=== SELECTED EXCERPT ===
= = = = = = =
The fields of philosophy and theology try to cover everything. Philosophy used to be defined as the study of all things under the light of unaided human reason, while theology was the study of all things under the light of Divine Revelation. Philosophy and Theology married long ago, and together they make a very fruitful marriage, begetting a whole host of very happy discoveries.

Whether or not these great disciplines produce worthy fruit or not depends very much on what motivates the philosopher or theologian. What one wants with the will can get in the way of what one ought to discover with the mind. Saint Paul condemned the Greeks - who loved to philosophise - for not discovering the true God.

Our dear old catechism, now despised by today's disordered thinking, put it very simply: We know that there is a God by the things that He made. Perhaps Paul's condemnation did not apply to Plato or to Aristotle, who accepted that there is one God, with no tradition of Revelation to help them. The unaided mind can discover God.

Spotlight-seekers

What has happened to the rest of the philosophers, among the Greeks and in every age and place since that golden age of thinking? And, indeed, to so many theologians or Scripture scholars who, even after Divine Revelation, managed to get it wrong in most departments.

Very early the Christian stage was invaded by spotlight-seekers in the Gnostics and Nestorians, Montanists and Arians, and so down to our own times. Today we see the nihilism which results firstly from the confusion caused by breaking away from Christ's protective authority, and secondly from the consequent apathy.

Nevertheless, today's philosophers have to find an explanation for the phenomenon of man, and today's theologians an explanation for the phenomenon of Christ.

Why on earth do human thinkers insist, throughout the centuries and especially today, on forbidding the Divine Mind from taking part in their quest for fulfilment? Why ban the Source of Truth from the search for truth? What makes them prohibit God from His world and from His children?
= = = = = = =
=== MATERIAL SHOWN ===

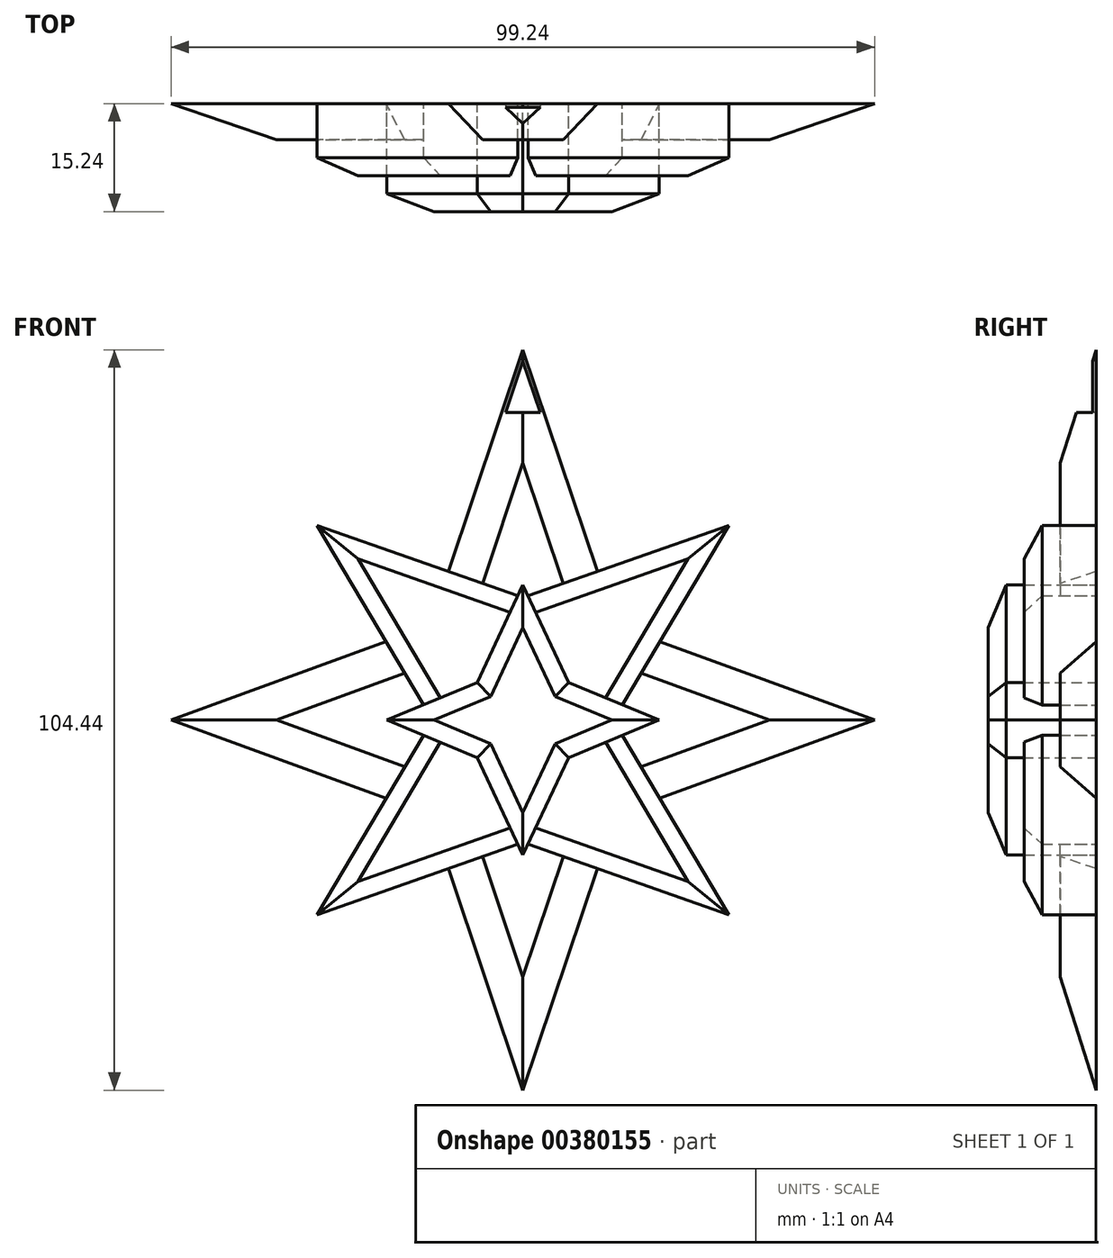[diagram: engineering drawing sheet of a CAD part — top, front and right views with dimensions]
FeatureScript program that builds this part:
annotation { "Feature Type Name" : "Feature", "Feature Type Description" : "" }
export const myFeature = defineFeature(function(context is Context, id is Id, definition is map)
    precondition{}
    {
        {
            var Q0;
            Q0=qCreatedBy(makeId("Front.planeOp"),FACE);
            var sketch = newSketch(context, id + "F0", { "sketchPlane" : qUnion([Q0])});
            skLineSegment(sketch, "E0", {"start": v(-49.62, 0) * mm, "end": v(-19.3, 11.04) * mm});
            skLineSegment(sketch, "E1", {"start": v(-19.3, 11.04) * mm, "end": v(-29.04, 27.46) * mm});
            skLineSegment(sketch, "E2", {"start": v(-29.04, 27.46) * mm, "end": v(-10.5, 20.95) * mm});
            skLineSegment(sketch, "E3", {"start": v(-10.5, 20.95) * mm, "end": v(0, 52.22) * mm});
            skLineSegment(sketch, "E4.MirrorCS", {"start": v(10.5, 20.95) * mm, "end": v(0, 52.22) * mm});
            skLineSegment(sketch, "E5.MirrorCS", {"start": v(29.04, 27.46) * mm, "end": v(10.5, 20.95) * mm});
            skLineSegment(sketch, "E6.MirrorCS", {"start": v(19.3, 11.04) * mm, "end": v(29.04, 27.46) * mm});
            skLineSegment(sketch, "E7.MirrorCS", {"start": v(49.62, 0) * mm, "end": v(19.3, 11.04) * mm});
            skLineSegment(sketch, "E8.MirrorCS", {"start": v(-49.62, 0) * mm, "end": v(-19.3, -11.04) * mm});
            skLineSegment(sketch, "E9.MirrorCS", {"start": v(-19.3, -11.04) * mm, "end": v(-29.04, -27.46) * mm});
            skLineSegment(sketch, "E10.MirrorCS", {"start": v(-29.04, -27.46) * mm, "end": v(-10.5, -20.95) * mm});
            skLineSegment(sketch, "E11.MirrorCS", {"start": v(-10.5, -20.95) * mm, "end": v(0, -52.22) * mm});
            skLineSegment(sketch, "E12.MirrorCS", {"start": v(10.5, -20.95) * mm, "end": v(0, -52.22) * mm});
            skLineSegment(sketch, "E13.MirrorCS", {"start": v(29.04, -27.46) * mm, "end": v(10.5, -20.95) * mm});
            skLineSegment(sketch, "E14.MirrorCS", {"start": v(19.3, -11.04) * mm, "end": v(29.04, -27.46) * mm});
            skLineSegment(sketch, "E15.MirrorCS", {"start": v(49.62, 0) * mm, "end": v(19.3, -11.04) * mm});
            skLineSegment(sketch, "E16", {"start": v(0, 19.05) * mm, "end": v(-6.42, 5.3) * mm});
            skLineSegment(sketch, "E17", {"start": v(-6.42, 5.3) * mm, "end": v(-19.2, 0) * mm});
            skLineSegment(sketch, "E18.MirrorCS", {"start": v(6.42, 5.3) * mm, "end": v(19.2, 0) * mm});
            skLineSegment(sketch, "E19.MirrorCS", {"start": v(0, 19.05) * mm, "end": v(6.42, 5.3) * mm});
            skLineSegment(sketch, "E20.MirrorCS", {"start": v(6.42, -5.3) * mm, "end": v(19.2, 0) * mm});
            skLineSegment(sketch, "E21.MirrorCS", {"start": v(0, -19.05) * mm, "end": v(6.42, -5.3) * mm});
            skLineSegment(sketch, "E22.MirrorCS", {"start": v(0, -19.05) * mm, "end": v(-6.42, -5.3) * mm});
            skLineSegment(sketch, "E23.MirrorCS", {"start": v(-6.42, -5.3) * mm, "end": v(-19.2, 0) * mm});
            skLineSegment(sketch, "E24", {"start": v(-19.3, 11.04) * mm, "end": v(-14.03, 2.14) * mm});
            skLineSegment(sketch, "E25", {"start": v(-10.5, 20.95) * mm, "end": v(-0.71, 17.52) * mm});
            skLineSegment(sketch, "E26", {"start": v(-19.3, -11.04) * mm, "end": v(-14.03, -2.14) * mm});
            skLineSegment(sketch, "E27", {"start": v(-10.5, -20.95) * mm, "end": v(-0.71, -17.52) * mm});
            skLineSegment(sketch, "E28", {"start": v(10.5, 20.95) * mm, "end": v(0.71, 17.52) * mm});
            skLineSegment(sketch, "E29", {"start": v(19.3, 11.04) * mm, "end": v(14.03, 2.14) * mm});
            skLineSegment(sketch, "E30", {"start": v(10.5, -20.95) * mm, "end": v(0.71, -17.52) * mm});
            skLineSegment(sketch, "E31", {"start": v(19.3, -11.04) * mm, "end": v(14.03, -2.14) * mm});
            skLineSegment(sketch, "E32", {"start": v(-49.62, 0) * mm, "end": v(-19.2, 0) * mm});
            skLineSegment(sketch, "E33", {"start": v(0, 19.05) * mm, "end": v(0, 52.22) * mm});
            skLineSegment(sketch, "E34", {"start": v(19.2, 0) * mm, "end": v(49.62, 0) * mm});
            skLineSegment(sketch, "E35", {"start": v(0, -19.05) * mm, "end": v(0, -52.22) * mm});
            skSolve(sketch);
        }
        {
            var Q0;
            Q0=makeQuery(id+"F0.imprint","IMPRINT",FACE,{"disambiguationData":[TD([[makeQuery(id+"F0.imprint","IMPRINT",EDGE,{"derivedFrom":sQuery(id+"F0.wireOp",EDGE,"E8.MirrorCS")}),1.0]])]});
            var Q1;
            Q1=makeQuery(id+"F0.imprint","IMPRINT",FACE,{"disambiguationData":[TD([[makeQuery(id+"F0.imprint","IMPRINT",EDGE,{"derivedFrom":sQuery(id+"F0.wireOp",EDGE,"E0")}),-1.0]])]});
            var Q2;
            Q2=makeQuery(id+"F0.imprint","IMPRINT",FACE,{"disambiguationData":[TD([[makeQuery(id+"F0.imprint","IMPRINT",EDGE,{"derivedFrom":sQuery(id+"F0.wireOp",EDGE,"E4.MirrorCS")}),1.0]])]});
            var Q3;
            Q3=makeQuery(id+"F0.imprint","IMPRINT",FACE,{"disambiguationData":[TD([[makeQuery(id+"F0.imprint","IMPRINT",EDGE,{"derivedFrom":sQuery(id+"F0.wireOp",EDGE,"E7.MirrorCS")}),1.0]])]});
            var Q4;
            Q4=makeQuery(id+"F0.imprint","IMPRINT",FACE,{"disambiguationData":[TD([[makeQuery(id+"F0.imprint","IMPRINT",EDGE,{"derivedFrom":sQuery(id+"F0.wireOp",EDGE,"E15.MirrorCS")}),-1.0]])]});
            var Q5;
            Q5=makeQuery(id+"F0.imprint","IMPRINT",FACE,{"disambiguationData":[TD([[makeQuery(id+"F0.imprint","IMPRINT",EDGE,{"derivedFrom":sQuery(id+"F0.wireOp",EDGE,"E3")}),-1.0]])]});
            var Q6;
            Q6=makeQuery(id+"F0.imprint","IMPRINT",FACE,{"disambiguationData":[TD([[makeQuery(id+"F0.imprint","IMPRINT",EDGE,{"derivedFrom":sQuery(id+"F0.wireOp",EDGE,"E12.MirrorCS")}),-1.0]])]});
            var Q7;
            Q7=makeQuery(id+"F0.imprint","IMPRINT",FACE,{"disambiguationData":[TD([[makeQuery(id+"F0.imprint","IMPRINT",EDGE,{"derivedFrom":sQuery(id+"F0.wireOp",EDGE,"E11.MirrorCS")}),1.0]])]});
            extrude(context, id + "F1", {"entities" : qUnion([Q0, Q1, Q2, Q3, Q4, Q5, Q6, Q7]), "depth" : 5.08 * mm});
        }
        {
            var Q0;
            Q0=makeQuery(id+"F0.imprint","IMPRINT",FACE,{"disambiguationData":[TD([[makeQuery(id+"F0.imprint","IMPRINT",EDGE,{"derivedFrom":sQuery(id+"F0.wireOp",EDGE,"E1")}),-1.0]])]});
            var Q1;
            Q1=makeQuery(id+"F0.imprint","IMPRINT",FACE,{"disambiguationData":[TD([[makeQuery(id+"F0.imprint","IMPRINT",EDGE,{"derivedFrom":sQuery(id+"F0.wireOp",EDGE,"E9.MirrorCS")}),1.0]])]});
            var Q2;
            Q2=makeQuery(id+"F0.imprint","IMPRINT",FACE,{"disambiguationData":[TD([[makeQuery(id+"F0.imprint","IMPRINT",EDGE,{"derivedFrom":sQuery(id+"F0.wireOp",EDGE,"E13.MirrorCS")}),-1.0]])]});
            var Q3;
            Q3=makeQuery(id+"F0.imprint","IMPRINT",FACE,{"disambiguationData":[TD([[makeQuery(id+"F0.imprint","IMPRINT",EDGE,{"derivedFrom":sQuery(id+"F0.wireOp",EDGE,"E5.MirrorCS")}),1.0]])]});
            extrude(context, id + "F2", {"entities" : qUnion([Q0, Q1, Q2, Q3]), "depth" : 10.16 * mm});
        }
        {
            var Q0;
            {var subQ9=sQuery(id+"F0.wireOp",EDGE,"E16");var subQ13=sQuery(id+"F0.wireOp",EDGE,"E17");var subQ14=makeQuery(id+"F0.imprint","INTERSECT",VERTEX,{"derivedFrom":[subQ9,subQ13]});Q0=makeQuery(id+"F0.imprint","IMPRINT",FACE,{"disambiguationData":[TD([[makeQuery(id+"F0.imprint","IMPRINT",EDGE,{"disambiguationData":[TD([[subQ14,1.0]])],"derivedFrom":subQ9}),1.0]])]});}
            extrude(context, id + "F3", {"entities" : qUnion([Q0]), "depth" : 15.24 * mm});
        }
        {
            var Q0;
            Q0=makeQuery(id+"F1.opExtrude","CAP_FACE",FACE,{"disambiguationData":[OSD([sQuery(id+"F0.wireOp",EDGE,"E3"),sQuery(id+"F0.wireOp",EDGE,"E4.MirrorCS"),sQuery(id+"F0.wireOp",EDGE,"E16"),sQuery(id+"F0.wireOp",EDGE,"E19.MirrorCS"),sQuery(id+"F0.wireOp",EDGE,"E25"),sQuery(id+"F0.wireOp",EDGE,"E28")])],"isStart":false});
            var sketch = newSketch(context, id + "F4", { "sketchPlane" : qUnion([Q0])});
            skLineSegment(sketch, "E36", {"start": v(0, 50.61) * mm, "end": v(-2.43, 43.39) * mm});
            skLineSegment(sketch, "E37.MirrorCS", {"start": v(0, 50.61) * mm, "end": v(2.43, 43.39) * mm});
            skLineSegment(sketch, "E38", {"start": v(-2.43, 43.39) * mm, "end": v(2.43, 43.39) * mm});
            skSolve(sketch);
        }
        {
            var Q0;
            Q0 = qSketchRegion(id + "F4", true);
            extrude(context, id + "F5", {"entities" : qUnion([Q0]), "operationType" : NewBodyOperationType.REMOVE, "oppositeDirection" : true, "depth" : 25.4 * mm});
        }
        {
            var Q0;
            Q0=makeQuery(id+"F2.opExtrude","CAP_EDGE",EDGE,{"disambiguationData":[OSD([sQuery(id+"F0.wireOp",EDGE,"E9.MirrorCS"),sQuery(id+"F0.wireOp",EDGE,"E26")])],"isStart":false});
            var Q1;
            Q1=makeQuery(id+"F2.opExtrude","CAP_EDGE",EDGE,{"disambiguationData":[OSD([sQuery(id+"F0.wireOp",EDGE,"E10.MirrorCS"),sQuery(id+"F0.wireOp",EDGE,"E27")])],"isStart":false});
            var Q2;
            Q2=makeQuery(id+"F2.opExtrude","CAP_EDGE",EDGE,{"disambiguationData":[OSD([sQuery(id+"F0.wireOp",EDGE,"E13.MirrorCS"),sQuery(id+"F0.wireOp",EDGE,"E30")])],"isStart":false});
            var Q3;
            Q3=makeQuery(id+"F2.opExtrude","CAP_EDGE",EDGE,{"disambiguationData":[OSD([sQuery(id+"F0.wireOp",EDGE,"E14.MirrorCS"),sQuery(id+"F0.wireOp",EDGE,"E31")])],"isStart":false});
            var Q4;
            Q4=makeQuery(id+"F2.opExtrude","CAP_EDGE",EDGE,{"disambiguationData":[OSD([sQuery(id+"F0.wireOp",EDGE,"E6.MirrorCS"),sQuery(id+"F0.wireOp",EDGE,"E29")])],"isStart":false});
            var Q5;
            Q5=makeQuery(id+"F2.opExtrude","CAP_EDGE",EDGE,{"disambiguationData":[OSD([sQuery(id+"F0.wireOp",EDGE,"E5.MirrorCS"),sQuery(id+"F0.wireOp",EDGE,"E28")])],"isStart":false});
            var Q6;
            Q6=makeQuery(id+"F2.opExtrude","CAP_EDGE",EDGE,{"disambiguationData":[OSD([sQuery(id+"F0.wireOp",EDGE,"E2"),sQuery(id+"F0.wireOp",EDGE,"E25")])],"isStart":false});
            var Q7;
            Q7=makeQuery(id+"F2.opExtrude","CAP_EDGE",EDGE,{"disambiguationData":[OSD([sQuery(id+"F0.wireOp",EDGE,"E1"),sQuery(id+"F0.wireOp",EDGE,"E24")])],"isStart":false});
            var Q8;
            Q8=makeQuery(id+"F3.opExtrude","CAP_EDGE",EDGE,{"disambiguationData":[OSD([sQuery(id+"F0.wireOp",EDGE,"E22.MirrorCS")])],"isStart":false});
            var Q9;
            Q9=makeQuery(id+"F3.opExtrude","CAP_EDGE",EDGE,{"disambiguationData":[OSD([sQuery(id+"F0.wireOp",EDGE,"E21.MirrorCS")])],"isStart":false});
            var Q10;
            Q10=makeQuery(id+"F3.opExtrude","CAP_EDGE",EDGE,{"disambiguationData":[OSD([sQuery(id+"F0.wireOp",EDGE,"E20.MirrorCS")])],"isStart":false});
            var Q11;
            Q11=makeQuery(id+"F3.opExtrude","CAP_EDGE",EDGE,{"disambiguationData":[OSD([sQuery(id+"F0.wireOp",EDGE,"E18.MirrorCS")])],"isStart":false});
            var Q12;
            Q12=makeQuery(id+"F3.opExtrude","CAP_EDGE",EDGE,{"disambiguationData":[OSD([sQuery(id+"F0.wireOp",EDGE,"E19.MirrorCS")])],"isStart":false});
            var Q13;
            Q13=makeQuery(id+"F3.opExtrude","CAP_EDGE",EDGE,{"disambiguationData":[OSD([sQuery(id+"F0.wireOp",EDGE,"E16")])],"isStart":false});
            var Q14;
            Q14=makeQuery(id+"F3.opExtrude","CAP_EDGE",EDGE,{"disambiguationData":[OSD([sQuery(id+"F0.wireOp",EDGE,"E17")])],"isStart":false});
            var Q15;
            Q15=makeQuery(id+"F3.opExtrude","CAP_EDGE",EDGE,{"disambiguationData":[OSD([sQuery(id+"F0.wireOp",EDGE,"E23.MirrorCS")])],"isStart":false});
            chamfer(context, id + "F6", {"entities" : qUnion([Q0, Q1, Q2, Q3, Q4, Q5, Q6, Q7, Q8, Q9, Q10, Q11, Q12, Q13, Q14, Q15]), "width" : 2.54 * mm, "tangentPropagation" : true});
        }
        {
            var Q0;
            Q0=makeQuery(id+"F1.opExtrude","CAP_EDGE",EDGE,{"disambiguationData":[OSD([sQuery(id+"F0.wireOp",EDGE,"E12.MirrorCS")])],"isStart":false});
            var Q1;
            Q1=makeQuery(id+"F1.opExtrude","CAP_EDGE",EDGE,{"disambiguationData":[OSD([sQuery(id+"F0.wireOp",EDGE,"E11.MirrorCS")])],"isStart":false});
            var Q2;
            Q2=makeQuery(id+"F1.opExtrude","CAP_EDGE",EDGE,{"disambiguationData":[OSD([sQuery(id+"F0.wireOp",EDGE,"E8.MirrorCS")])],"isStart":false});
            var Q3;
            Q3=makeQuery(id+"F1.opExtrude","CAP_EDGE",EDGE,{"disambiguationData":[OSD([sQuery(id+"F0.wireOp",EDGE,"E0")])],"isStart":false});
            var Q4;
            Q4=makeQuery(id+"F1.opExtrude","CAP_EDGE",EDGE,{"disambiguationData":[OSD([sQuery(id+"F0.wireOp",EDGE,"E7.MirrorCS")])],"isStart":false});
            var Q5;
            Q5=makeQuery(id+"F1.opExtrude","CAP_EDGE",EDGE,{"disambiguationData":[OSD([sQuery(id+"F0.wireOp",EDGE,"E15.MirrorCS")])],"isStart":false});
            var Q6;
            Q6=makeQuery(id+"F1.opExtrude","CAP_EDGE",EDGE,{"disambiguationData":[OSD([sQuery(id+"F0.wireOp",EDGE,"E4.MirrorCS")])],"isStart":false});
            var Q7;
            Q7=makeQuery(id+"F1.opExtrude","CAP_EDGE",EDGE,{"disambiguationData":[OSD([sQuery(id+"F0.wireOp",EDGE,"E3")])],"isStart":false});
            chamfer(context, id + "F7", {"entities" : qUnion([Q0, Q1, Q2, Q3, Q4, Q5, Q6, Q7]), "width" : 5.08 * mm, "tangentPropagation" : true});
        }
    });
= = = = = = =
=== REQUIREMENTS ===
Please continue the essay on philosophy and theology, picking up right after its final question, "What makes them prohibit God from His world and from His children?"

=== RESULT FOR THIS TASK ===
Endless is the list of philosophers and theologians and Scripture scholars - and liturgists - who have led so many for so long, out into their deserts or their fruitless orchards. They are satisfied getting just a little way up the mountain. Who remembers those who got only half way up Everest, and worse, boasted they had reached the top while denying the mountain its summit?

They all must have had other things motivating them than the pure search for truth, and the willingness to submit to it once discovered. Fundamental in the explanation of man's ancient and ongoing restlessness is the very thing without which he is not human at all: his individual freedom.

A man's greatest enemy is himself if he allows to grow in him the determination that he needs no one but himself to arrive at fulfilment. Herein he makes the most anti- human of all errors: without realising it, he thinks he can satisfy his inbuilt yearning for the Infinite by trying to satisfy elements of his nature which are merely finite.

"You have made us for Yourself and our hearts are restless until they rest in You". For his happiness' sake, man must accept that he is dependent by nature. He should be able to do that easily, for his limitations are staring him in the face: his physical and mental limitations, and the glaring reality that his time on earth must end. But the proud man conceives of no one greater than himself, and ends up only disconsolate, for he will not admit that he needs more than himself to bring life's merriment into his soul.

Yet onward he proudly goes, kidding himself that he will soon find the ultimate for himself and his society. Pride of mind and the refusal to accept a morality that is not "imposed" as much as it is written into his nature for his own happy fulfilment, have been the two chief obstacles preventing the acceptance of the fullness of Christianity.

So we have seen, and still see, secular thinkers, ably assisted if not led by Church thinkers, trying to make man the master, even to the extent of obliterating, if they could, that person and event, which enlivens and holds together the whole human story, Jesus Christ and his Resurrection.

Meanwhile, back in the company of the humble - and only the humble are capable of being inspired, because they accept and submit to someone greater than themselves - there is the sharing of joy.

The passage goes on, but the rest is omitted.